In Laurent Pelly’s naughty staging to Caroline Ginet and Florence Evrard’s clever, hyperactive set, Ramiro’s constant carrying of the clocks containing Concepcion’s lovers provides the farcical element at the centre of the piece, which Ravel clothes with his highly sophisticated score, beautifully presented here by the London Philharmonic under conductor Kazushi Ono. Top-notch performances such as Stephanie d’Oustrac’s flamboyantly voracious Concepcion, Alek Shrader’s hippy poet Gonzalve, Paul Gay’s prosperous Don Inigo and Elliot Madore’s credibly dumb but muscularly gifted Ramiro make this an unalloyed treat.

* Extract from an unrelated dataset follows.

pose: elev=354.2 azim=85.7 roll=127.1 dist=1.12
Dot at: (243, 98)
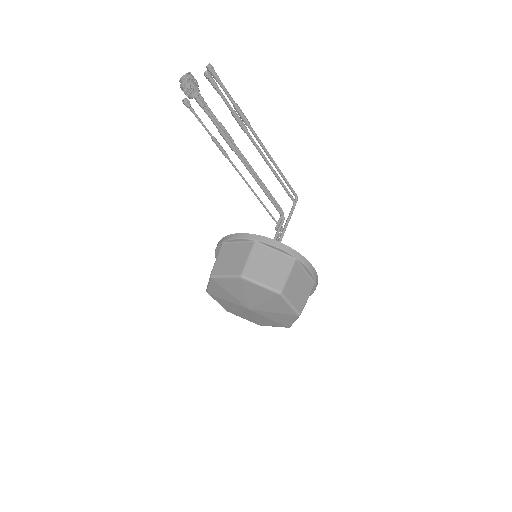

After the interval comes L’enfant et les sortileges, a magical piece about a naughty and destructive child who vandalises his room and hurts the animals in the garden until they are saved by a realisation of their suffering. Khatouna Gadelia looks suitably tiny against Barbara di Limburg’s giant table and chair set, while brilliant visual ideas come thick and fast as the furniture and creatures rise up to berate him for his cruelty. Many individual performances impress with their wit and charm, and though Ono’s conducting needs a touch more momentum it scarcely detracts from an evening of genuine enchantment.